Charles Walker calls on the Health Secretary to make a statement about plans to outsource NHS patient records services and back office functions to India.

Mr. Walker: To ask the Secretary of State for Health what NHS (a) patient records services and (b) back office functions (i) have been and (ii) are planned to be outsourced to India; and if she will make a statement. [114375]

Caroline Flint [holding answer 11 January 2007]: Information is not held centrally on the number of national health service organisations which currently outsource aspects of patient record management or the typing of patient records, or back office functions, to agencies overseas.

In the future, each consenting person using the NHS will have a personal electronic care record held within the NHS care records service (NHS CRS). The NHS CRS is the lynchpin of the new modern, integrated information technology (IT) infrastructure and systems and services being implemented through the national programme for IT. No national IT systems maintaining patient record services have been outsourced to India and there is no intention to do so. It is known that iSOFT plc, one of the application software subcontractors, is developing software in India. This software is operated exclusively within England.

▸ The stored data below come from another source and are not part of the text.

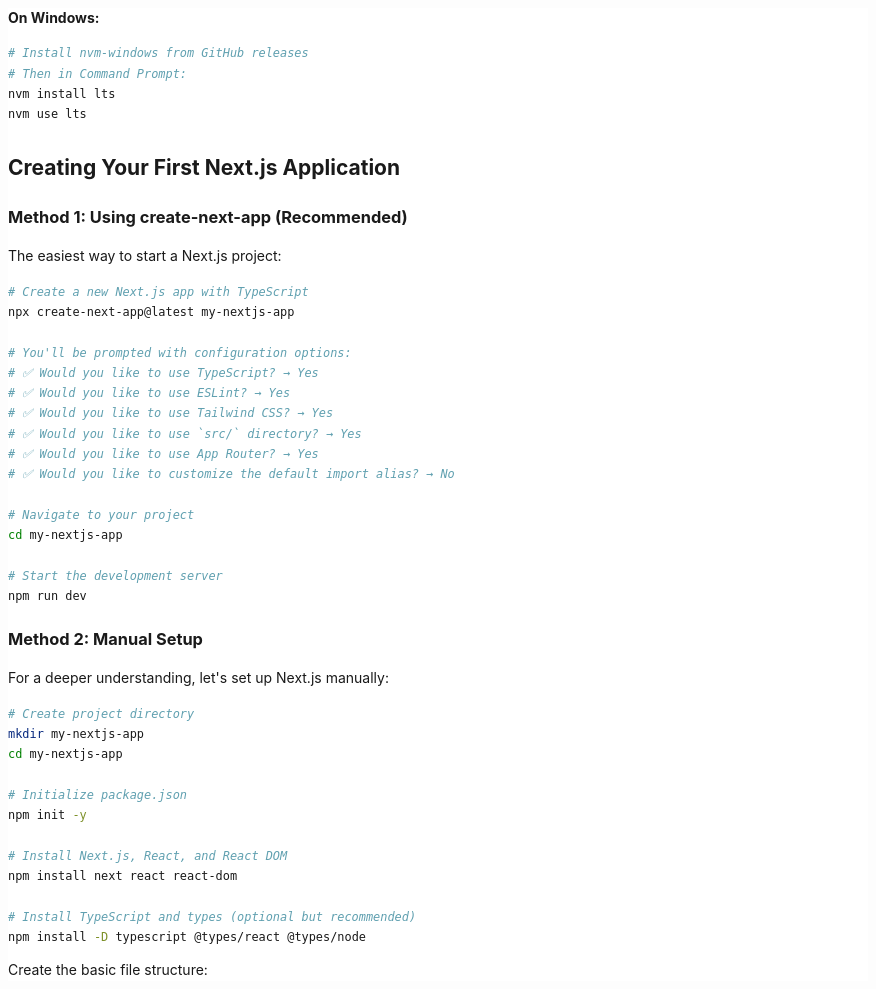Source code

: **On Windows:**
```bash
# Install nvm-windows from GitHub releases
# Then in Command Prompt:
nvm install lts
nvm use lts
```

## Creating Your First Next.js Application

### Method 1: Using create-next-app (Recommended)

The easiest way to start a Next.js project:

```bash
# Create a new Next.js app with TypeScript
npx create-next-app@latest my-nextjs-app

# You'll be prompted with configuration options:
# ✅ Would you like to use TypeScript? → Yes
# ✅ Would you like to use ESLint? → Yes  
# ✅ Would you like to use Tailwind CSS? → Yes
# ✅ Would you like to use `src/` directory? → Yes
# ✅ Would you like to use App Router? → Yes
# ✅ Would you like to customize the default import alias? → No

# Navigate to your project
cd my-nextjs-app

# Start the development server
npm run dev
```

### Method 2: Manual Setup

For a deeper understanding, let's set up Next.js manually:

```bash
# Create project directory
mkdir my-nextjs-app
cd my-nextjs-app

# Initialize package.json
npm init -y

# Install Next.js, React, and React DOM
npm install next react react-dom

# Install TypeScript and types (optional but recommended)
npm install -D typescript @types/react @types/node
```

Create the basic file structure:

Contracts let by the Department's NHS Connecting for Health agency, which is responsible for delivering the national programme, expressly preclude the transfer of patient information outside the United Kingdom. NHS Shared Business Services Ltd, a 50/50 joint venture between the Department and Xansa, currently provides financial and accounting services to over 100 NHS trusts and other NHS bodies. At present, 28.5 per cent. of their work is handled through an outsourcing contract to Xansa PLC's India-based operation. The partners have agreed that no more than 60 per cent. of work can be offshored through this venture.

These developments are entirely in keeping with the Government's overall objective of maximising value for money across the NHS, and the public sector as a whole.